BACKGROUND: Skin tattooing and cosmetic eyebrow definition and reshaping (micropigmentation) have been growing exponentially in popularity. The pigment used in these procedures can activate the skin's inflammatory response, promoting the formation of pathologic scars.


OBJECTIVE: To carry out a systematic review of the literature on this topic and report a case of pathologic scarring on the eyebrows after micropigmentation.

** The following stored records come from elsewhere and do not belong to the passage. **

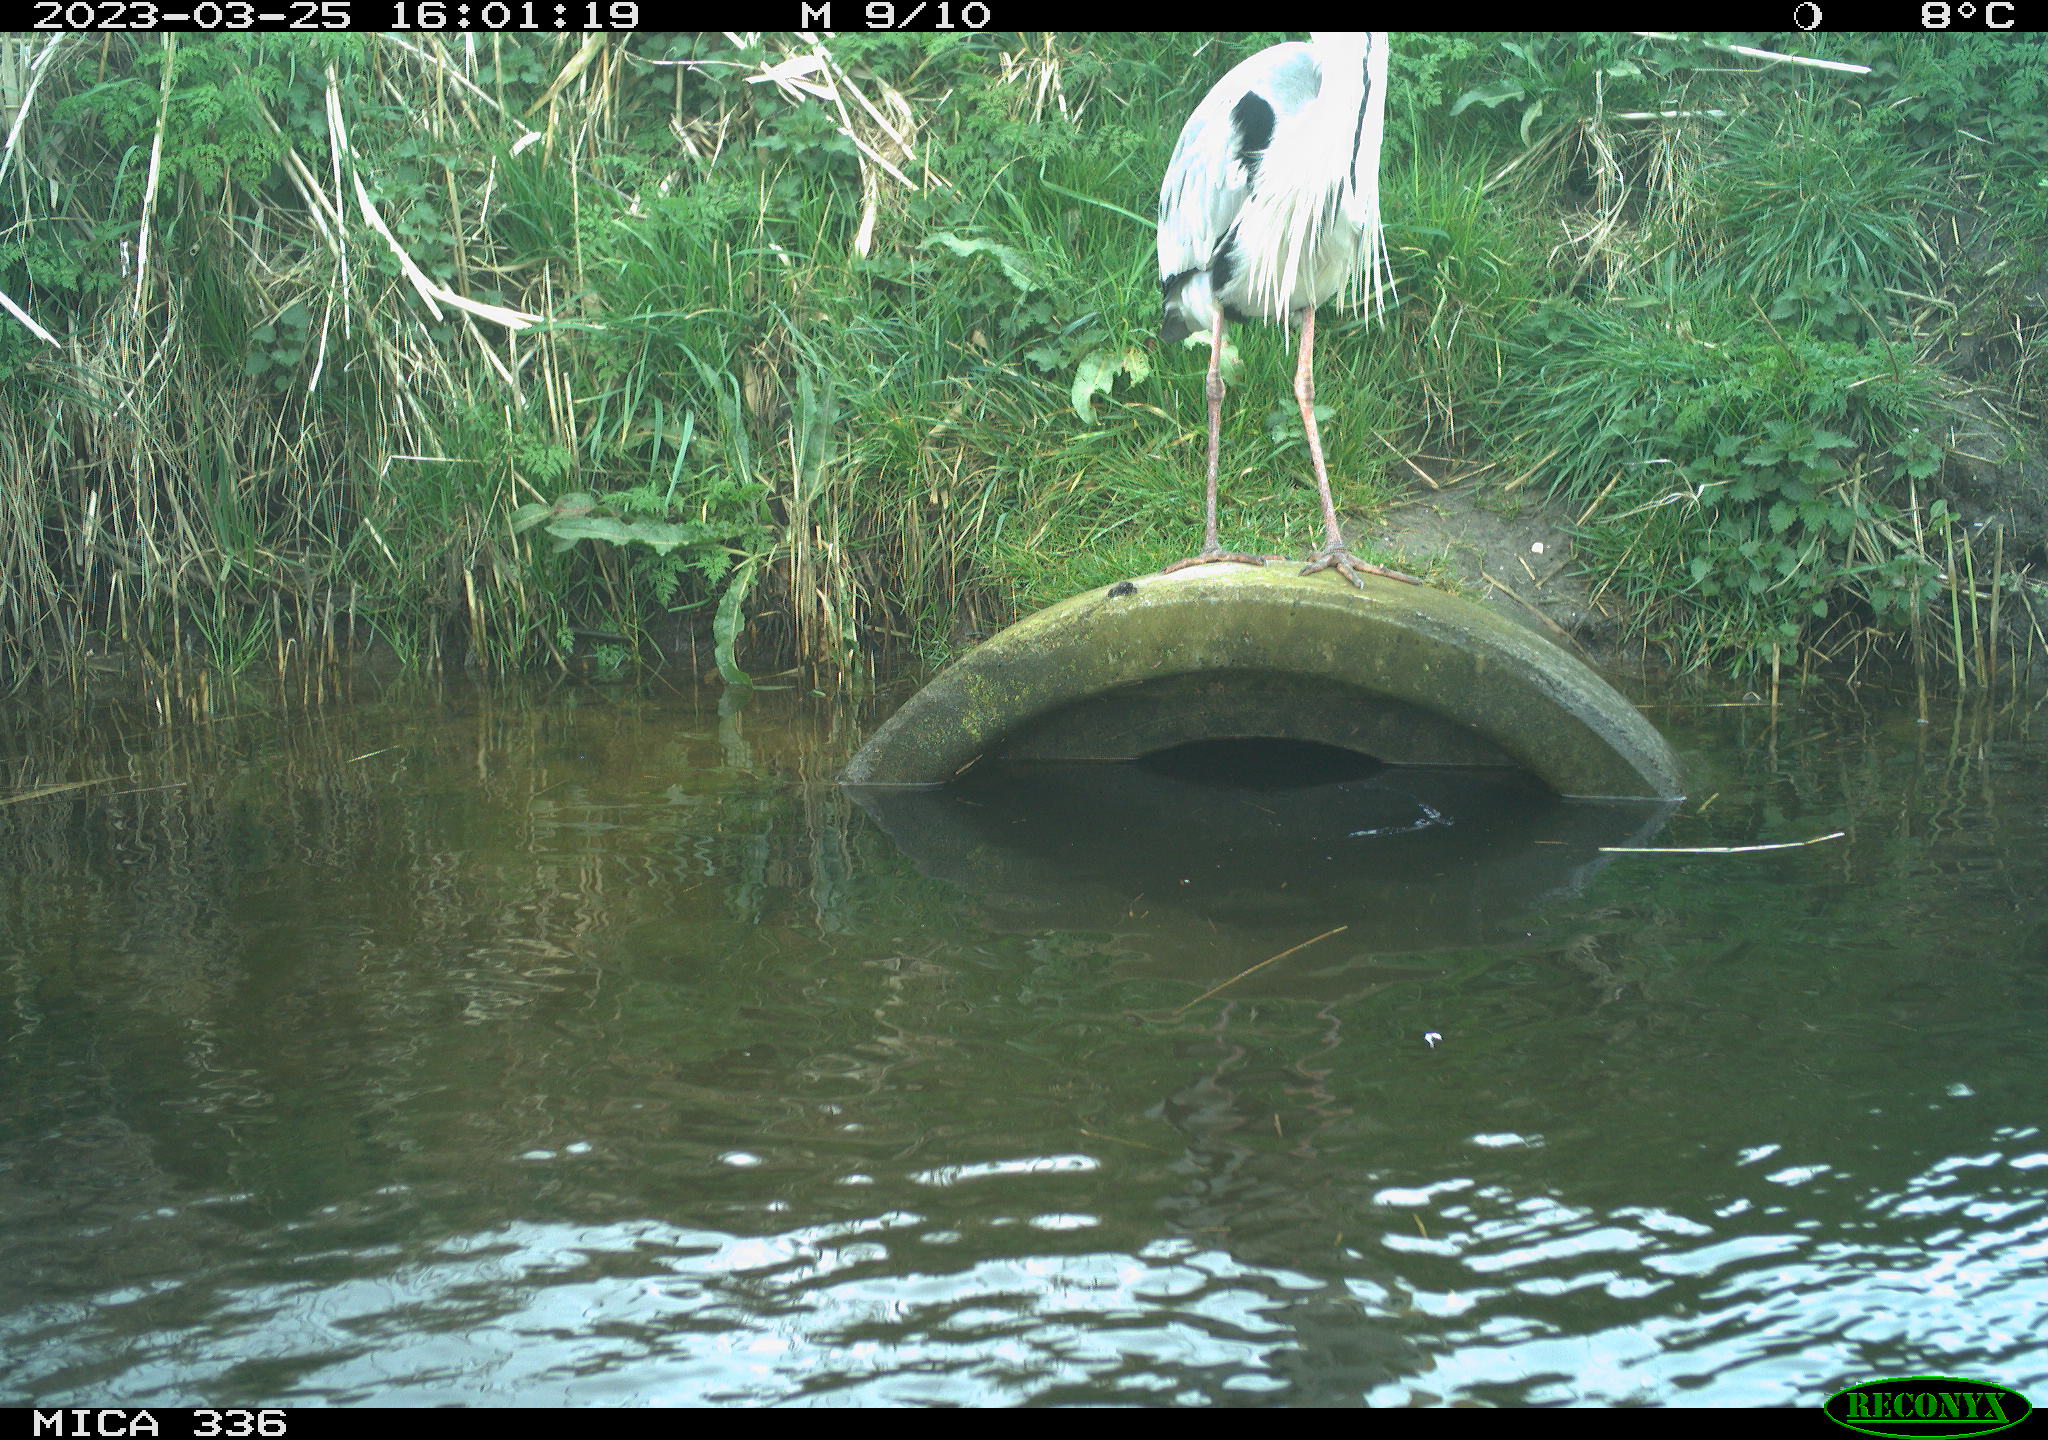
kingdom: Animalia
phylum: Chordata
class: Aves
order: Pelecaniformes
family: Ardeidae
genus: Ardea
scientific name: Ardea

METHODS: A systematic review of the literature was conducted according to the Preferred Reporting Items for Systematic Reviews and Meta-analyses guideline in the MEDLINE, Lilacs, and SciELO databases using the keywords "scar; scar, hypertrophic; eyebrows; pigmentation; skin pigmentation; coloring agents; tattooing" and their synonyms.

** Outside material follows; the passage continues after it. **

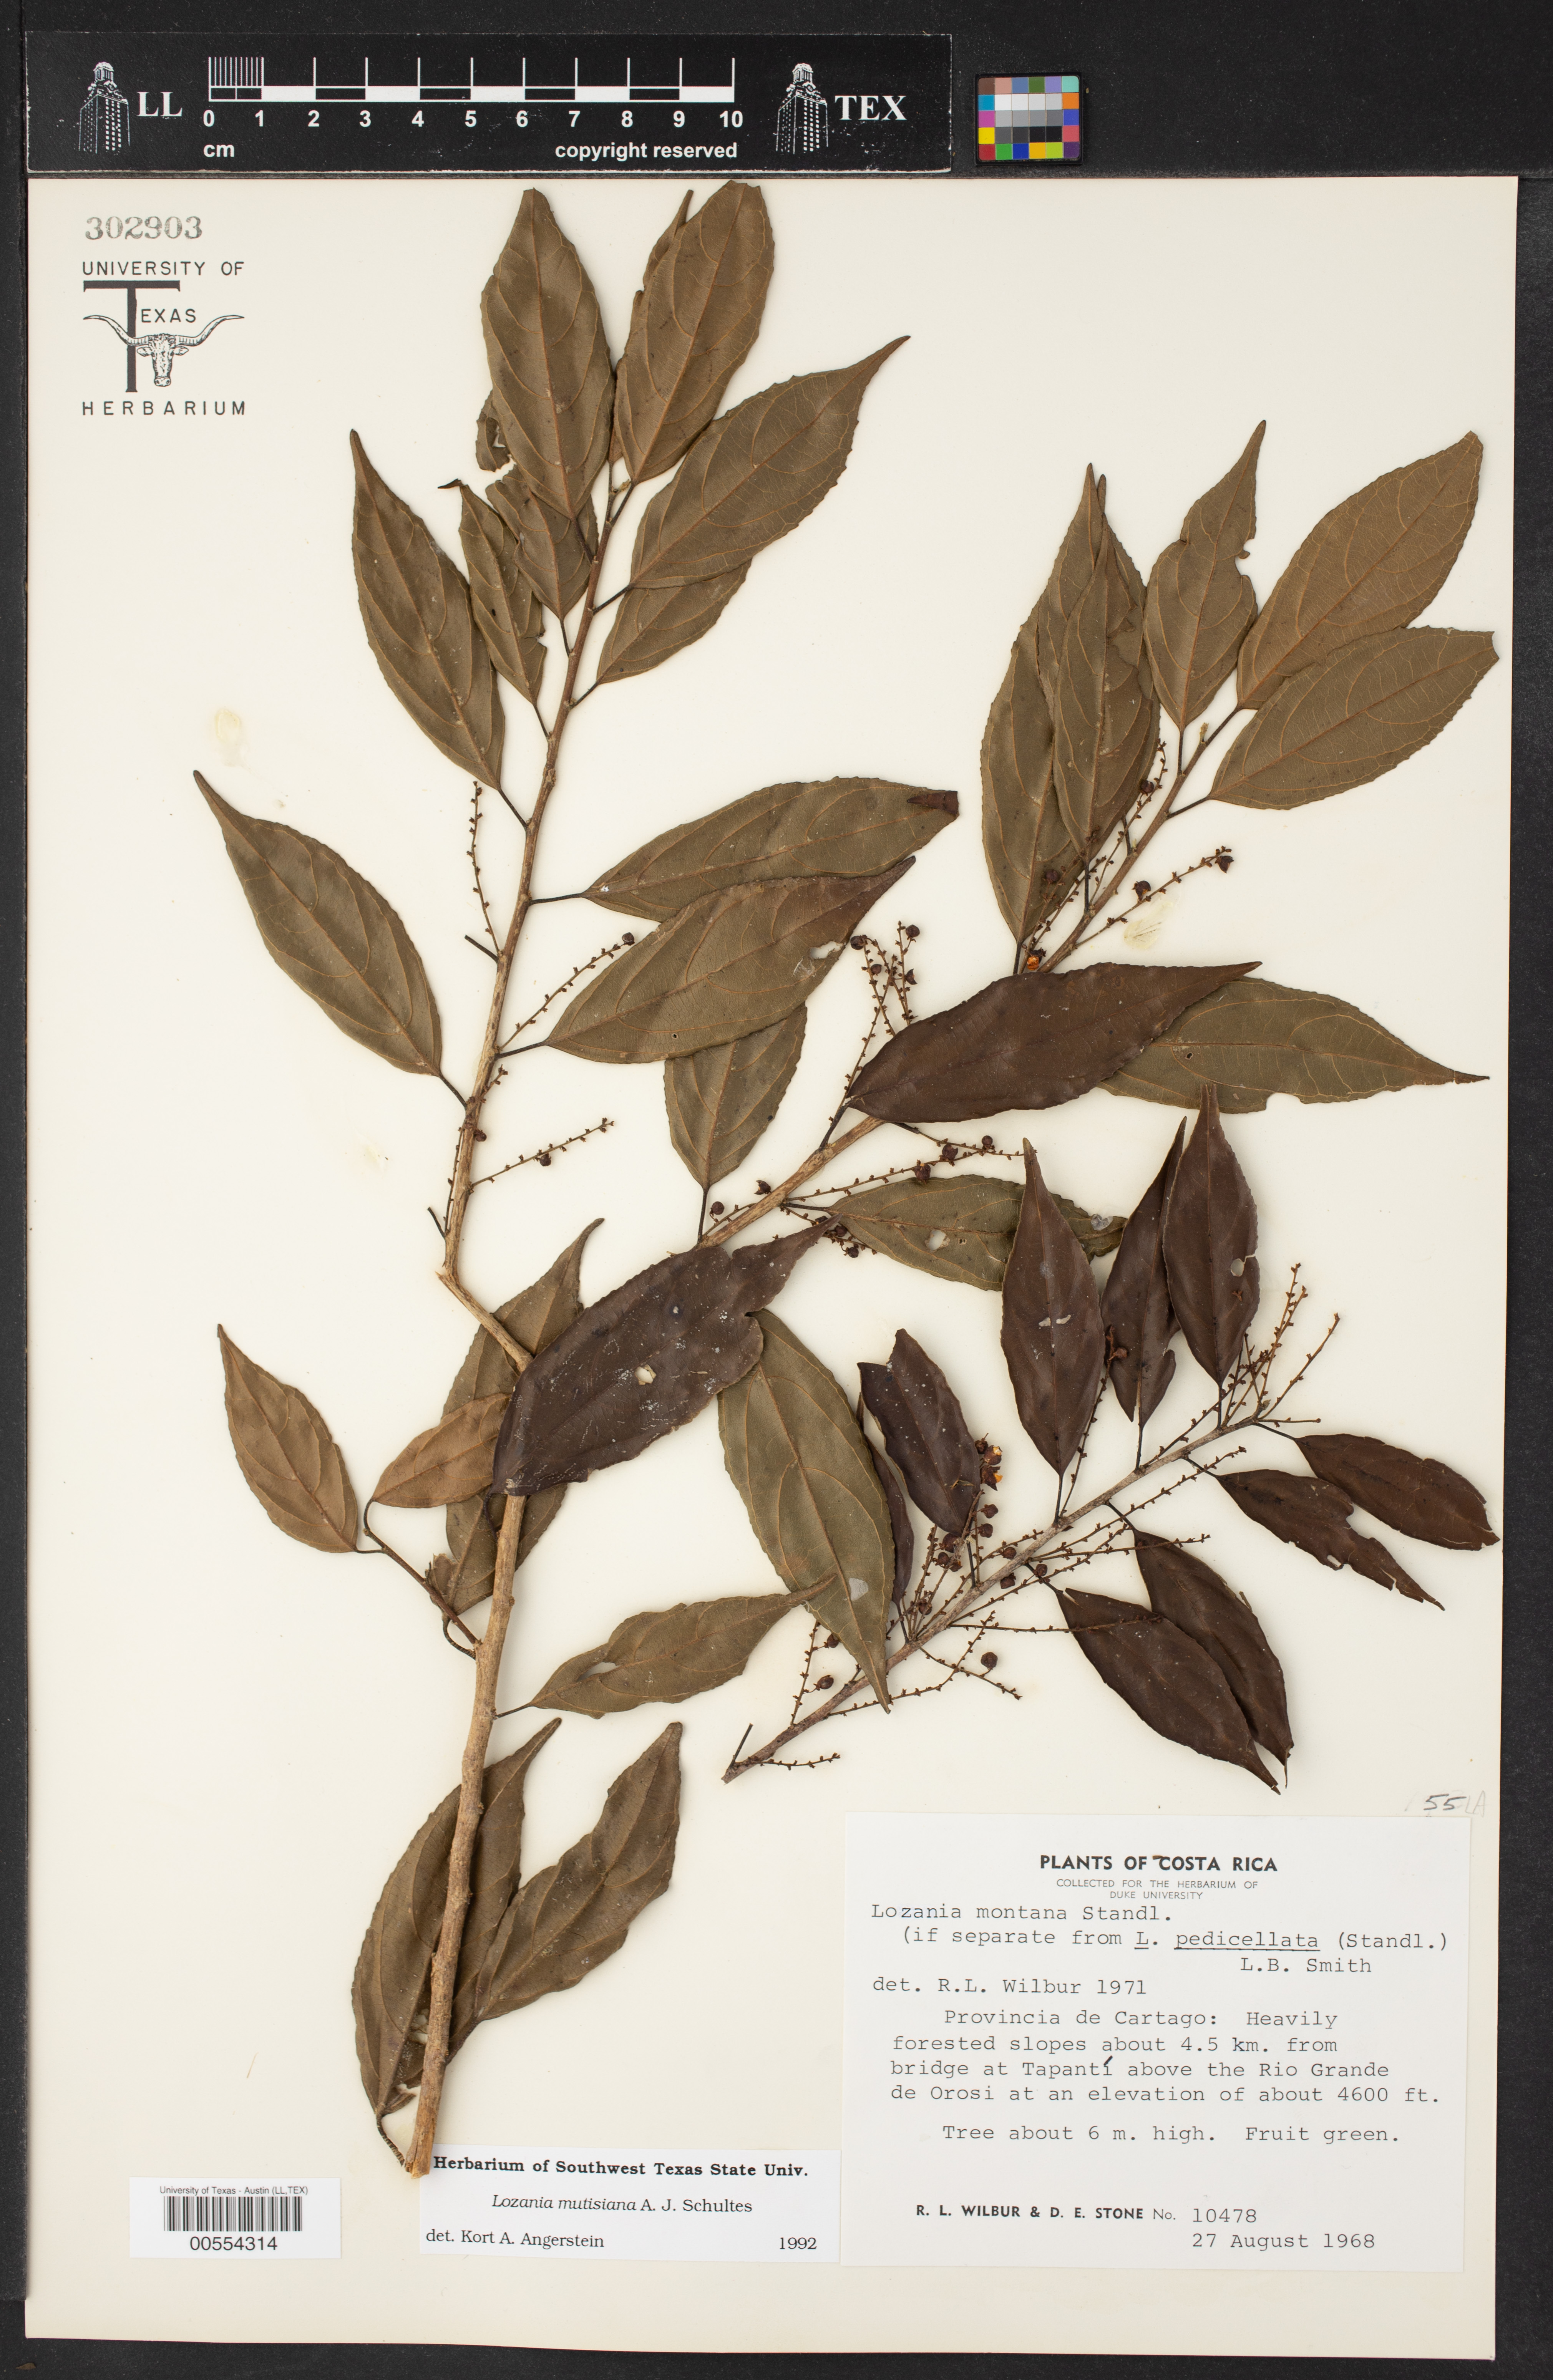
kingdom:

RESULTS: The systematic literature review did not identify any study reporting pathologic scarring on eyebrows after micropigmentation. This is likely because eyebrow pathology is uncommon, although these results are limited by the comprehensiveness of the systematic review. The case of a 50-year-old woman undergoing eyebrow micropigmentation who presented with hypertrophic scarring after the procedure is also reported.


CONCLUSIONS: Eyebrow micropigmentation may be a risk factor for pathologic scarring, but further research is needed.